Reproduce the stretch from the start of the listing through the line containing "https://doi.org/10.1016/J.ENERGY.2019.06.074", replacing "Quellen" with "Literatur" and keeping everything else the same. Leave the pictures out of your answer.

+ + +

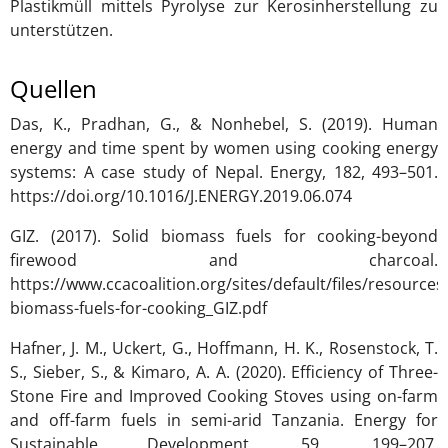
Plastikmüll mittels Pyrolyse zur Kerosinherstellung zu
unterstützen.
Quellen
Das, K., Pradhan, G., & Nonhebel, S. (2019). Human
energy and time spent by women using cooking energy
systems: A case study of Nepal. Energy, 182, 493–501.
https://doi.org/10.1016/J.ENERGY.2019.06.074
GIZ. (2017). Solid biomass fuels for cooking-beyond
firewood and charcoal.
https://www.ccacoalition.org/sites/default/files/resources
biomass-fuels-for-cooking_GIZ.pdf
Hafner, J. M., Uckert, G., Hoffmann, H. K., Rosenstock, T.
S., Sieber, S., & Kimaro, A. A. (2020). Efficiency of Three-
Stone Fire and Improved Cooking Stoves using on-farm
and off-farm fuels in semi-arid Tanzania. Energy for
Sustainable Development, 59, 199–207.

+ + +

→ TASK OUTPUT:
Plastikmüll mittels Pyrolyse zur Kerosinherstellung zu
unterstützen.
Literatur
Das, K., Pradhan, G., & Nonhebel, S. (2019). Human
energy and time spent by women using cooking energy
systems: A case study of Nepal. Energy, 182, 493–501.
https://doi.org/10.1016/J.ENERGY.2019.06.074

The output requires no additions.